> _EXERCISE GOAL_: The answer must be every record below, reproduced exactly.

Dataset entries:
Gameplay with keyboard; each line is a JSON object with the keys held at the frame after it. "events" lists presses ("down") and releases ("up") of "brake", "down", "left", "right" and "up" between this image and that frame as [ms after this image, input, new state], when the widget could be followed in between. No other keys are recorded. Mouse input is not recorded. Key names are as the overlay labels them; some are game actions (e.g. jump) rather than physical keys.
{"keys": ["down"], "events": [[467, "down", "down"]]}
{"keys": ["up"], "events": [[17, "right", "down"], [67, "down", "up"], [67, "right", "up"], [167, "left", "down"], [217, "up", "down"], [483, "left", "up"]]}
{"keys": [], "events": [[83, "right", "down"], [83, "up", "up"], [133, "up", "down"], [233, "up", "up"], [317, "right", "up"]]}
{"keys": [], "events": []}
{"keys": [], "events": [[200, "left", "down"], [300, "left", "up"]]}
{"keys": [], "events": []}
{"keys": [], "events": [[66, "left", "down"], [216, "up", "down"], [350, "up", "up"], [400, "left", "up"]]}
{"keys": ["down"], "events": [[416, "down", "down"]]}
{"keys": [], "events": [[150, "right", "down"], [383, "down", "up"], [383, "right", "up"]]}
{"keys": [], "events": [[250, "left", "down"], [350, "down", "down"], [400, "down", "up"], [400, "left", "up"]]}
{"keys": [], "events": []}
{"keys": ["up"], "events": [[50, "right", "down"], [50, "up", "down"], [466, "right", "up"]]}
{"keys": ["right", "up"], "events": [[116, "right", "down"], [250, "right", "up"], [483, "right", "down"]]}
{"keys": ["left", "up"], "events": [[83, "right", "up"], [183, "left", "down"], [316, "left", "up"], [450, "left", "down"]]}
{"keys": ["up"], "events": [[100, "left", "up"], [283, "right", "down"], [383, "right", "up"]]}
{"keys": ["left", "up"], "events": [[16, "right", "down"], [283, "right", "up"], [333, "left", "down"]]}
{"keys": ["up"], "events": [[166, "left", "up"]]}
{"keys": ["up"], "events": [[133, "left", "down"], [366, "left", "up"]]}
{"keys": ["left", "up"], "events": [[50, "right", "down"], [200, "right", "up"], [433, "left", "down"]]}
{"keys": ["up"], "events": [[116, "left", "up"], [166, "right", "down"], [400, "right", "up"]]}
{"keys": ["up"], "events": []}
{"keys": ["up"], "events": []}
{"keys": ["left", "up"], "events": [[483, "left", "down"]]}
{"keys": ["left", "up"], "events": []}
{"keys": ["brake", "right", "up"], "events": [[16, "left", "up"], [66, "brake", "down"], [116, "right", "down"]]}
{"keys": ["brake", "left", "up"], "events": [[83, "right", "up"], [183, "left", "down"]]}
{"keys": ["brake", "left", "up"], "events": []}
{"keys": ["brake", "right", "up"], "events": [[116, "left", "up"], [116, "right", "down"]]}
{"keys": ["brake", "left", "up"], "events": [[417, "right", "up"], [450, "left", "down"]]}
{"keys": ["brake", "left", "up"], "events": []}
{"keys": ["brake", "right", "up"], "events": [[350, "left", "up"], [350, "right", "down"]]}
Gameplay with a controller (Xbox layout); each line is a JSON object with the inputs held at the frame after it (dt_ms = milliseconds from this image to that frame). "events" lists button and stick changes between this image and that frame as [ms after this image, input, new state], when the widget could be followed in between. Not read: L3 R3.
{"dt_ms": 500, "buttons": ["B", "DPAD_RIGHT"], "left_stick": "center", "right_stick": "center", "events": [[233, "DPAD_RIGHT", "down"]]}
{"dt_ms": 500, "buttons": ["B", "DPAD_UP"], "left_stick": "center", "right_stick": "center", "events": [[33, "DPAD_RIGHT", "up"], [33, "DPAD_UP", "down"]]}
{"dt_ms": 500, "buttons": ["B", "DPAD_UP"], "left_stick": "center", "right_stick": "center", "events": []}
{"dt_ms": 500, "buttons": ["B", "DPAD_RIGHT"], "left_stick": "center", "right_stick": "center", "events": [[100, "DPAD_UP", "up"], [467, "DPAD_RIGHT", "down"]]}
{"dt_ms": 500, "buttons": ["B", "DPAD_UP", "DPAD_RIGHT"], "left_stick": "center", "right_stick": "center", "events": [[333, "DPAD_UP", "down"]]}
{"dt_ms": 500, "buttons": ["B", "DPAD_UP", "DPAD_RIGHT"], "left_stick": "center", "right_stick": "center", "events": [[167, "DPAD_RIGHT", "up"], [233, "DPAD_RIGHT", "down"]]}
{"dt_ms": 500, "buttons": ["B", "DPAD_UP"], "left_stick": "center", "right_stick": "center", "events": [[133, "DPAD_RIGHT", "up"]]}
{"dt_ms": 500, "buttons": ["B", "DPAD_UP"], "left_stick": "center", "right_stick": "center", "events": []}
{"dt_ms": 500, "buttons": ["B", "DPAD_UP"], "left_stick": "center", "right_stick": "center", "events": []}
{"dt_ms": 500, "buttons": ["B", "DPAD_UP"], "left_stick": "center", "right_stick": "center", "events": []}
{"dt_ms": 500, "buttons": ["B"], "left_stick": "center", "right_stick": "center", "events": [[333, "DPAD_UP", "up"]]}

> _FINAL ANSWER_:
Gameplay with keyboard; each line is a JSON object with the keys held at the frame after it. "events" lists presses ("down") and releases ("up") of "brake", "down", "left", "right" and "up" between this image and that frame as [ms after this image, input, new state], when the widget could be followed in between. No other keys are recorded. Mouse input is not recorded. Key names are as the overlay labels them; some are game actions (e.g. jump) rather than physical keys.
{"keys": ["down"], "events": [[467, "down", "down"]]}
{"keys": ["up"], "events": [[17, "right", "down"], [67, "down", "up"], [67, "right", "up"], [167, "left", "down"], [217, "up", "down"], [483, "left", "up"]]}
{"keys": [], "events": [[83, "right", "down"], [83, "up", "up"], [133, "up", "down"], [233, "up", "up"], [317, "right", "up"]]}
{"keys": [], "events": []}
{"keys": [], "events": [[200, "left", "down"], [300, "left", "up"]]}
{"keys": [], "events": []}
{"keys": [], "events": [[66, "left", "down"], [216, "up", "down"], [350, "up", "up"], [400, "left", "up"]]}
{"keys": ["down"], "events": [[416, "down", "down"]]}
{"keys": [], "events": [[150, "right", "down"], [383, "down", "up"], [383, "right", "up"]]}
{"keys": [], "events": [[250, "left", "down"], [350, "down", "down"], [400, "down", "up"], [400, "left", "up"]]}
{"keys": [], "events": []}
{"keys": ["up"], "events": [[50, "right", "down"], [50, "up", "down"], [466, "right", "up"]]}
{"keys": ["right", "up"], "events": [[116, "right", "down"], [250, "right", "up"], [483, "right", "down"]]}
{"keys": ["left", "up"], "events": [[83, "right", "up"], [183, "left", "down"], [316, "left", "up"], [450, "left", "down"]]}
{"keys": ["up"], "events": [[100, "left", "up"], [283, "right", "down"], [383, "right", "up"]]}
{"keys": ["left", "up"], "events": [[16, "right", "down"], [283, "right", "up"], [333, "left", "down"]]}
{"keys": ["up"], "events": [[166, "left", "up"]]}
{"keys": ["up"], "events": [[133, "left", "down"], [366, "left", "up"]]}
{"keys": ["left", "up"], "events": [[50, "right", "down"], [200, "right", "up"], [433, "left", "down"]]}
{"keys": ["up"], "events": [[116, "left", "up"], [166, "right", "down"], [400, "right", "up"]]}
{"keys": ["up"], "events": []}
{"keys": ["up"], "events": []}
{"keys": ["left", "up"], "events": [[483, "left", "down"]]}
{"keys": ["left", "up"], "events": []}
{"keys": ["brake", "right", "up"], "events": [[16, "left", "up"], [66, "brake", "down"], [116, "right", "down"]]}
{"keys": ["brake", "left", "up"], "events": [[83, "right", "up"], [183, "left", "down"]]}
{"keys": ["brake", "left", "up"], "events": []}
{"keys": ["brake", "right", "up"], "events": [[116, "left", "up"], [116, "right", "down"]]}
{"keys": ["brake", "left", "up"], "events": [[417, "right", "up"], [450, "left", "down"]]}
{"keys": ["brake", "left", "up"], "events": []}
{"keys": ["brake", "right", "up"], "events": [[350, "left", "up"], [350, "right", "down"]]}
Gameplay with a controller (Xbox layout); each line is a JSON object with the inputs held at the frame after it (dt_ms = milliseconds from this image to that frame). "events" lists button and stick changes between this image and that frame as [ms after this image, input, new state], when the widget could be followed in between. Not read: L3 R3.
{"dt_ms": 500, "buttons": ["B", "DPAD_RIGHT"], "left_stick": "center", "right_stick": "center", "events": [[233, "DPAD_RIGHT", "down"]]}
{"dt_ms": 500, "buttons": ["B", "DPAD_UP"], "left_stick": "center", "right_stick": "center", "events": [[33, "DPAD_RIGHT", "up"], [33, "DPAD_UP", "down"]]}
{"dt_ms": 500, "buttons": ["B", "DPAD_UP"], "left_stick": "center", "right_stick": "center", "events": []}
{"dt_ms": 500, "buttons": ["B", "DPAD_RIGHT"], "left_stick": "center", "right_stick": "center", "events": [[100, "DPAD_UP", "up"], [467, "DPAD_RIGHT", "down"]]}
{"dt_ms": 500, "buttons": ["B", "DPAD_UP", "DPAD_RIGHT"], "left_stick": "center", "right_stick": "center", "events": [[333, "DPAD_UP", "down"]]}
{"dt_ms": 500, "buttons": ["B", "DPAD_UP", "DPAD_RIGHT"], "left_stick": "center", "right_stick": "center", "events": [[167, "DPAD_RIGHT", "up"], [233, "DPAD_RIGHT", "down"]]}
{"dt_ms": 500, "buttons": ["B", "DPAD_UP"], "left_stick": "center", "right_stick": "center", "events": [[133, "DPAD_RIGHT", "up"]]}
{"dt_ms": 500, "buttons": ["B", "DPAD_UP"], "left_stick": "center", "right_stick": "center", "events": []}
{"dt_ms": 500, "buttons": ["B", "DPAD_UP"], "left_stick": "center", "right_stick": "center", "events": []}
{"dt_ms": 500, "buttons": ["B", "DPAD_UP"], "left_stick": "center", "right_stick": "center", "events": []}
{"dt_ms": 500, "buttons": ["B"], "left_stick": "center", "right_stick": "center", "events": [[333, "DPAD_UP", "up"]]}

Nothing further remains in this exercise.